To begin to explore the effect of the N protein mutations on non-packaging functions, Mourier et al. then examined the mutant N protein interactions with host proteins. Using a mass spectrometry analysis, they found that of the 43 proteins that displayed significant differential interactions with the SARS-CoV-2 N protein, 42 showed increased interaction with the mutant protein. They found that many of the 42 host proteins are involved in significant immune processes, including viral processing, regulation of RNA nuclear export, apoptosis, and immune regulation.
One characteristic that sets the N protein apart from most others is that it is phosphorylated and the degree of phosphorylation can dramatically affect its function. For this reason, Mourier et al. examine the phosphorylation of the mutant protein. They note that S206 is highly phosphorylated in the mutant N protein as compared to the wild-type N protein. We emphasize that S206 is unmutated and is only adjacent to the mutant amino acids. The authors speculate that the changes at positions 203 and 204 increase phosphorylase affinity, leading to greater N protein phosphorylation, which is positively correlated to the efficiency of viral genome processing and nucleocapsid assembly. A highly phosphorylated S206, which lies in the critical linker region, likely improves the mutants’ viral fitness.
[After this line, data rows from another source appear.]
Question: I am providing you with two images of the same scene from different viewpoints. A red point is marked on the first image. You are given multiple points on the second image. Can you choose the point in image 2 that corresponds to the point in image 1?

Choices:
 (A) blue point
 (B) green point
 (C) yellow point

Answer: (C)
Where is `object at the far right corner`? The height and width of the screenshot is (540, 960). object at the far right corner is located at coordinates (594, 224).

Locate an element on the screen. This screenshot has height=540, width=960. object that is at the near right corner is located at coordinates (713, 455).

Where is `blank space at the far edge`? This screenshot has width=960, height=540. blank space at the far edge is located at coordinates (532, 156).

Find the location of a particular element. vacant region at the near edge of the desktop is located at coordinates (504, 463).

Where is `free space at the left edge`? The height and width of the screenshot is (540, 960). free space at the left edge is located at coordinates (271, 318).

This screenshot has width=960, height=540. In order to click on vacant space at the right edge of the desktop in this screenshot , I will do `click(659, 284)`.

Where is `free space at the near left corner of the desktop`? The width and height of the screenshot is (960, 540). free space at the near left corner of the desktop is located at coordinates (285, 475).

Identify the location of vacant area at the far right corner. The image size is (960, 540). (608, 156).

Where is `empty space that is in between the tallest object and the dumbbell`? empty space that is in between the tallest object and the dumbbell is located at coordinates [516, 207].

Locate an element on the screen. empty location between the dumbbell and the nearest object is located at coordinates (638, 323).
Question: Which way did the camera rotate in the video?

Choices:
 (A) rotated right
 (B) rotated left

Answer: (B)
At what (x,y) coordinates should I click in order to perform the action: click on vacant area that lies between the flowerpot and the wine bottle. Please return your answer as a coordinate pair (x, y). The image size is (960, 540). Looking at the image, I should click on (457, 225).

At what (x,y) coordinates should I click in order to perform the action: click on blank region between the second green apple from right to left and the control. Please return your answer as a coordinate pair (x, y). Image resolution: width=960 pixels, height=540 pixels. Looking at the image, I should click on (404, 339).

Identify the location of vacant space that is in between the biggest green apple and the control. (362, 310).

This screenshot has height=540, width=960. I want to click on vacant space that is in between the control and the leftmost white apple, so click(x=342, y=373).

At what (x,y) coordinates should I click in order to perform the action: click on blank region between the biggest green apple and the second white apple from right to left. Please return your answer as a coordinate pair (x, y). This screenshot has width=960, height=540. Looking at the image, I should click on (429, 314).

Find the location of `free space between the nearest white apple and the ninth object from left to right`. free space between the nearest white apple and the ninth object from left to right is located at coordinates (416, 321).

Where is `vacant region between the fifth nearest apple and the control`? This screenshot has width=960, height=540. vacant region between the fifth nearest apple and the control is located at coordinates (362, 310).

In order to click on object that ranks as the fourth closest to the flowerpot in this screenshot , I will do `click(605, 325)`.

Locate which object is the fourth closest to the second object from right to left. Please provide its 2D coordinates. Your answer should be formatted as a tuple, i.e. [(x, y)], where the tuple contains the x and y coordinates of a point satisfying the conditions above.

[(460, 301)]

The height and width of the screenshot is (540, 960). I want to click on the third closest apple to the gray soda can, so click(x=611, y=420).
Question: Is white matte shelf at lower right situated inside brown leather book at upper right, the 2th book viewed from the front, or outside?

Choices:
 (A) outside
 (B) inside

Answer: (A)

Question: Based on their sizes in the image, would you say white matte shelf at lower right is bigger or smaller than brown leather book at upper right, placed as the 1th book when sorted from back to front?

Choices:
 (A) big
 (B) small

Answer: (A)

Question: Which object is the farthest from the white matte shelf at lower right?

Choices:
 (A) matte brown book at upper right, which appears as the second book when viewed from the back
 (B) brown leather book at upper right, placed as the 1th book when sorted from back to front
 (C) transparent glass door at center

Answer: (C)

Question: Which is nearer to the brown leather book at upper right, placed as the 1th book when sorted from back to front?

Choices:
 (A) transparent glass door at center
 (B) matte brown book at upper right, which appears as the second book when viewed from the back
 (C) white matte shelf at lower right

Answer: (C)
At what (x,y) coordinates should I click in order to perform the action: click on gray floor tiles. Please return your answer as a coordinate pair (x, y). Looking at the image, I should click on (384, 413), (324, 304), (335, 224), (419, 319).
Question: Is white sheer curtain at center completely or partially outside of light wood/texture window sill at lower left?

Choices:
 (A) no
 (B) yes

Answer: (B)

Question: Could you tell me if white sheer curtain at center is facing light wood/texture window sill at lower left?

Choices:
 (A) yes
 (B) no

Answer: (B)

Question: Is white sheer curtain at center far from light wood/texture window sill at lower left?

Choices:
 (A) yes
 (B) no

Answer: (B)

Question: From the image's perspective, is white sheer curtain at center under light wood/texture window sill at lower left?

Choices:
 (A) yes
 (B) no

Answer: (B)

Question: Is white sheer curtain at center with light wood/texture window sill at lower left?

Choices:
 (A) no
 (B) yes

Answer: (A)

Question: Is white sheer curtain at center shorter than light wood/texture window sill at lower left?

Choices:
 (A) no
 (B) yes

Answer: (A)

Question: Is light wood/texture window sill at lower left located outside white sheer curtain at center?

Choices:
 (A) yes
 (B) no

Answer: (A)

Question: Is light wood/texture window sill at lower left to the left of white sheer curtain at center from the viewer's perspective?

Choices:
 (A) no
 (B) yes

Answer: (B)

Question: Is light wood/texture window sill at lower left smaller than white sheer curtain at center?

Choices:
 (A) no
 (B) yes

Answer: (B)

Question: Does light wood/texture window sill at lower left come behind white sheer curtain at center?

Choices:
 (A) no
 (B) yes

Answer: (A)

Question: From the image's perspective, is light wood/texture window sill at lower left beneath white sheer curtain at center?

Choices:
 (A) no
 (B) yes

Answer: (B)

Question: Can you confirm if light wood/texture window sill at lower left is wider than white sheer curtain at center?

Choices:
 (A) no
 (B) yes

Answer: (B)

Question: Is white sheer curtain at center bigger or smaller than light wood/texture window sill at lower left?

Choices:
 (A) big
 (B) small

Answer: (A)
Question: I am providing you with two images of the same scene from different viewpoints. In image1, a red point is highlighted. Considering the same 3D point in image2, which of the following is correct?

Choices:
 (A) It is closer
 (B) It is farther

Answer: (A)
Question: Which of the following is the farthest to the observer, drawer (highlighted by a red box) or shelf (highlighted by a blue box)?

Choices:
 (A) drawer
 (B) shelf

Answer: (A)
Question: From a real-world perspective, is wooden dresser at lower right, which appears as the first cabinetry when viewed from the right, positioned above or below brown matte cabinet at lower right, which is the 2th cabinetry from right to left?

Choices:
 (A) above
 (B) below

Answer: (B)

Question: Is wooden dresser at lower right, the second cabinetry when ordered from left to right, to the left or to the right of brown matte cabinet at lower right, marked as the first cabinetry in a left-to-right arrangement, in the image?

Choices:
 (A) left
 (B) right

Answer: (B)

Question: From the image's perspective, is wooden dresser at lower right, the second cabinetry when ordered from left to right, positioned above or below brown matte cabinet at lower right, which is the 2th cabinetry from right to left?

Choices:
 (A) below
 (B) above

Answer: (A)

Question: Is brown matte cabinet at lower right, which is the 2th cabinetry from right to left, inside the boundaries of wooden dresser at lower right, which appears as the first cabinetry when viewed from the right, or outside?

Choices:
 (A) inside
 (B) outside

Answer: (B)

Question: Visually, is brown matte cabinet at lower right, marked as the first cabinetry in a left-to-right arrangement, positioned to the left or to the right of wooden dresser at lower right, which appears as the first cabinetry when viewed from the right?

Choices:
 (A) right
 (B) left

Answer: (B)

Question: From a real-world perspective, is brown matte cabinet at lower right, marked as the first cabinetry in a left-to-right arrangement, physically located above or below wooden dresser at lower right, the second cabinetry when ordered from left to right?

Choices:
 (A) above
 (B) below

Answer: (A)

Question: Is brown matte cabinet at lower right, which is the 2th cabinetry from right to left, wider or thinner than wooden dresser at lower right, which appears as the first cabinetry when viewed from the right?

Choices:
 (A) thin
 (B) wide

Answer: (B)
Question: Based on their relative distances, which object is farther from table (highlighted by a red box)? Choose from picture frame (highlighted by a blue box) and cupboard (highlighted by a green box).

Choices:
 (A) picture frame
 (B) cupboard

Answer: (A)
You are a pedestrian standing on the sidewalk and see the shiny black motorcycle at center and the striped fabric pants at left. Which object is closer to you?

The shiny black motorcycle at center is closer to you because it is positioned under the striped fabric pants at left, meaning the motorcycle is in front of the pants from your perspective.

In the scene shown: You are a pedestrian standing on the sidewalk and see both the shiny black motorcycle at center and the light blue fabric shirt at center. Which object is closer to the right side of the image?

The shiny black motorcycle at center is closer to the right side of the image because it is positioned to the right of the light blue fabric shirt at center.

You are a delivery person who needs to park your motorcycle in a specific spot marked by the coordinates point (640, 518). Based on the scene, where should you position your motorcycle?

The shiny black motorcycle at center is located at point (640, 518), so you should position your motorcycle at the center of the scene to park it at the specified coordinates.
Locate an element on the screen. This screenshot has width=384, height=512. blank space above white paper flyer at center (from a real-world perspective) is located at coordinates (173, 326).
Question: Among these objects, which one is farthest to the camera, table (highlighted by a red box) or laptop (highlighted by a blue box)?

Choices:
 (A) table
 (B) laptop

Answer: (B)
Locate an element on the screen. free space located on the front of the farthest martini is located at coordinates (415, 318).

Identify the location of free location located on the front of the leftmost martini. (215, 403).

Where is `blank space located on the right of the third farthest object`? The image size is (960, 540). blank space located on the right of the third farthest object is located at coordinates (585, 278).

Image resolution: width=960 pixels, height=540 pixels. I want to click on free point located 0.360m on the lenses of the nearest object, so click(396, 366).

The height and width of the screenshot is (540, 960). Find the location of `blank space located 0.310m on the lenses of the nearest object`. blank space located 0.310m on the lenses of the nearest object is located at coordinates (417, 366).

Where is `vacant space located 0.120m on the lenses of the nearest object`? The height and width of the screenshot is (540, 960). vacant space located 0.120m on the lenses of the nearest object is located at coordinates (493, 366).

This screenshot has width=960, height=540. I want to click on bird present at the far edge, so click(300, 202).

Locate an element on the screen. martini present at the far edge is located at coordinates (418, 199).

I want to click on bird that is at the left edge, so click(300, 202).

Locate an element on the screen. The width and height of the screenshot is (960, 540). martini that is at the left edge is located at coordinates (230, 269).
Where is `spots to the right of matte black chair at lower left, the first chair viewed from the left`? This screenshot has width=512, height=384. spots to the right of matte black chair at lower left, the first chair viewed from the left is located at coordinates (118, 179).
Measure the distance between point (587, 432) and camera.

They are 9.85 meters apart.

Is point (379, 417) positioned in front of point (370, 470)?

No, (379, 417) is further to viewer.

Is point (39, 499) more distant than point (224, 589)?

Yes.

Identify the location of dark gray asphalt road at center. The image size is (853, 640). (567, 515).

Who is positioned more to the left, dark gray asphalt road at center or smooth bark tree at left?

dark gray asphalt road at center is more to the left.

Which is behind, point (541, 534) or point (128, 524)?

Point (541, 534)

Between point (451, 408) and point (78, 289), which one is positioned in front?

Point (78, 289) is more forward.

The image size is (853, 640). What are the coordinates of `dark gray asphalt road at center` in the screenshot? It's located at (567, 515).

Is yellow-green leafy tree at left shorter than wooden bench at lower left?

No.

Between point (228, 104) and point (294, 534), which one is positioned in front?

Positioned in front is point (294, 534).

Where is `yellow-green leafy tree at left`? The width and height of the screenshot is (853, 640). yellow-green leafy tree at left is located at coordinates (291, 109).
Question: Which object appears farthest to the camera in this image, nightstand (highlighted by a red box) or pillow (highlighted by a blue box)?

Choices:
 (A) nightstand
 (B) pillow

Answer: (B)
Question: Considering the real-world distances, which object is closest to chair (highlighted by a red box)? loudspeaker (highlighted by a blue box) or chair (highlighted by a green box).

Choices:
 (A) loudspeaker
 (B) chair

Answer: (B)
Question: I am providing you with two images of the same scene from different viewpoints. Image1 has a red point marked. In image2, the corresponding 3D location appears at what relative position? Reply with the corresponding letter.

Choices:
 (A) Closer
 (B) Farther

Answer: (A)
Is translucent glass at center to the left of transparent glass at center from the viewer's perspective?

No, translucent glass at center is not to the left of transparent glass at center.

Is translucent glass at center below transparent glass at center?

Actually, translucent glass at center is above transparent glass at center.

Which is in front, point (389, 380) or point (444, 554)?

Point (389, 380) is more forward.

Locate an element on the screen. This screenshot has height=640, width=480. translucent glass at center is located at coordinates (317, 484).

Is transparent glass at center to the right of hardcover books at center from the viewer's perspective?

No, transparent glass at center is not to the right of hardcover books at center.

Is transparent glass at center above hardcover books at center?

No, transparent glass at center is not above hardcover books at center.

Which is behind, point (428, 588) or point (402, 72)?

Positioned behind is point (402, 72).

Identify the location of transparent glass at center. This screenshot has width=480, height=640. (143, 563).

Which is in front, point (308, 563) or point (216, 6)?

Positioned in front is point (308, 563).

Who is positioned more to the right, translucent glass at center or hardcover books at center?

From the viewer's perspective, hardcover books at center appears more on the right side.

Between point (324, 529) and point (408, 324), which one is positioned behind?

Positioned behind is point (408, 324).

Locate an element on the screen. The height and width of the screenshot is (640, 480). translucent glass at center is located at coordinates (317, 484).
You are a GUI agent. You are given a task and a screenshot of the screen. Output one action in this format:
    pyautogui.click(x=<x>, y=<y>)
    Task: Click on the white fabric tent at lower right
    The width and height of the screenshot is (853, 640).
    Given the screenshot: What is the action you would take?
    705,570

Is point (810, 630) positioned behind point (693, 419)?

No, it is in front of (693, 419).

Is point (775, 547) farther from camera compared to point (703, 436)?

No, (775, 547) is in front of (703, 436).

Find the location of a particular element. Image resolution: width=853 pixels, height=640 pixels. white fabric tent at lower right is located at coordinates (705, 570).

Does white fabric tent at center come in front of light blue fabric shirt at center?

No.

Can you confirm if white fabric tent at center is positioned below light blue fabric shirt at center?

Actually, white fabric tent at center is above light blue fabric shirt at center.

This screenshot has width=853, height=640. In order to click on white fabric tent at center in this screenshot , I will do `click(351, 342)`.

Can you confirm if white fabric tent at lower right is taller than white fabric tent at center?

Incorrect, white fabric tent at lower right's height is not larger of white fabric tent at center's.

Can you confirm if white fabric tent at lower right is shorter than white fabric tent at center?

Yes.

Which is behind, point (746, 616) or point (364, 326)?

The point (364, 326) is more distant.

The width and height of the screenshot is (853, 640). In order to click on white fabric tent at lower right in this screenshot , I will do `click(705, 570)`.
Finally, Mourier et al. examine the relationship between the N protein mutations and pathogenesis. They found that the mutant N protein upregulates over 100 interferon-related genes in infected host cells. Interferon genes allow for communication between cells to trigger protective defenses by the immune system to eradicate pathogens. Among these defenses are events like cytokine storms, which are floods of circulating cytokines and activated immune cells, leading to severe disease symptoms. The mutant N protein is more likely to induce severe disease as a result of this upregulation.
These results align with a study from early November 2021 by Syed et al. that examined N protein mutations in the Delta virus. Using virus-like particles in a lab setting, Syed et al. analyzed dozens of N protein mutations for impacts on transmissibility and virulence. Their examination also highlighted the linker region, wherein they noted that all natural variants of concern or interest contained at least one amino acid mutation between positions 199 and 205. One such mutation, S202R, resulted in 166-fold higher infectious titers as compared to the wild-type. While R203K and G204R do not impact viral efficiency this extremely, the congruence between these two studies is notable.
The N protein mutations are but one example among many. The SARS-CoV-2 genome is roughly 30,000 amino acids long and any one of those can be mutated in dozens of different ways. While most mutations will not make much of an impact, many can and do. Using the sort of analyses that Mourier et al. conduct, we can monitor emerging variants for dangerous mutations to estimate their transmissibility, virulence, and pathogenesis before they begin to impact the population, and then we may adjust our Covid counterstrategies accordingly.